IN CASE YOU MISSED IT

People Love MoviePass's Prices. That's Why It Might Not Survive By Natasha Bach

Check Out the Uber Air Flying Car That Will Transport Passengers of the Future By Don Reisinger

Telecom Tycoon John Malone Is Scaling Back His European Empire By David Meyer

How Blockchain Could Help Restore Power in Puerto Rico By Polina Marinova

SpaceX Lays the Groundwork For Manned Spaceflight By Chris Morris

Chat App Kik Launches Second Blockchain to Boost Its Token Economy By Jeff John Roberts

20% of Americans Say Their Next Car Will Be Electric By Kirsten Korosec

BEFORE YOU GO

I was reminded this morning of the detective character played by Denis Leary in The Thomas Crown Affair, who once denigrated the world of famous paintings as "a couple of swirls of paint that are really only important to some very silly rich people."
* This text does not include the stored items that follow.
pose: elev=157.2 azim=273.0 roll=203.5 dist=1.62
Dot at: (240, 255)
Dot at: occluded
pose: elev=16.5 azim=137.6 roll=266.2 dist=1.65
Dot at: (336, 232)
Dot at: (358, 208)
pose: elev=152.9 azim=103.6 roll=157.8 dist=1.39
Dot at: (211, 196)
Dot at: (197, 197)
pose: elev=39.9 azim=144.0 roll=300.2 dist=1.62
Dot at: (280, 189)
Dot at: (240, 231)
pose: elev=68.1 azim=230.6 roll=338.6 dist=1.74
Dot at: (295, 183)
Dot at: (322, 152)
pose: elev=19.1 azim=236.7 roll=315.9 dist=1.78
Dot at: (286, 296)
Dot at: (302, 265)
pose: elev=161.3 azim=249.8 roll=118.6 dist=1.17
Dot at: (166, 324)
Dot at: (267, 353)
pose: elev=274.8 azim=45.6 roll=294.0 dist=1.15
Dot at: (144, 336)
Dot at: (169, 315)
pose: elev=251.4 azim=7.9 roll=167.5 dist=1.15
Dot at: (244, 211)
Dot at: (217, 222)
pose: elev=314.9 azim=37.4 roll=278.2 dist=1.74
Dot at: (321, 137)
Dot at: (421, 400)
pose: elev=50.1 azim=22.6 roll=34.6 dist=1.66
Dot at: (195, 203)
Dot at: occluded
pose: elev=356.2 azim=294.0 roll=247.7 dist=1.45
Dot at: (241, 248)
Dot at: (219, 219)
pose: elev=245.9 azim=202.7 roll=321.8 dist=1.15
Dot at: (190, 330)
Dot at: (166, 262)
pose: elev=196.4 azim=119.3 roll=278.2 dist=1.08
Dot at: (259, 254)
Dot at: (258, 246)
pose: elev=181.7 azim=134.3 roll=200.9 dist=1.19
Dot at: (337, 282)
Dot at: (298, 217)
Well, if so those silly rich people are very rich indeed. At a Christie's auction this week of artworks formerly owned by Peggy and David Rockefeller, one bidder paid $115 million for a controversial portrait of a naked girl by Pablo Picasso and another offered $81 million for a painting by Henri Matisse of a semi-naked woman. Personally, I liked Eugene Delacroix's 1862 painting of a tiger that went for just $10 million. I guess that makes me silly, too.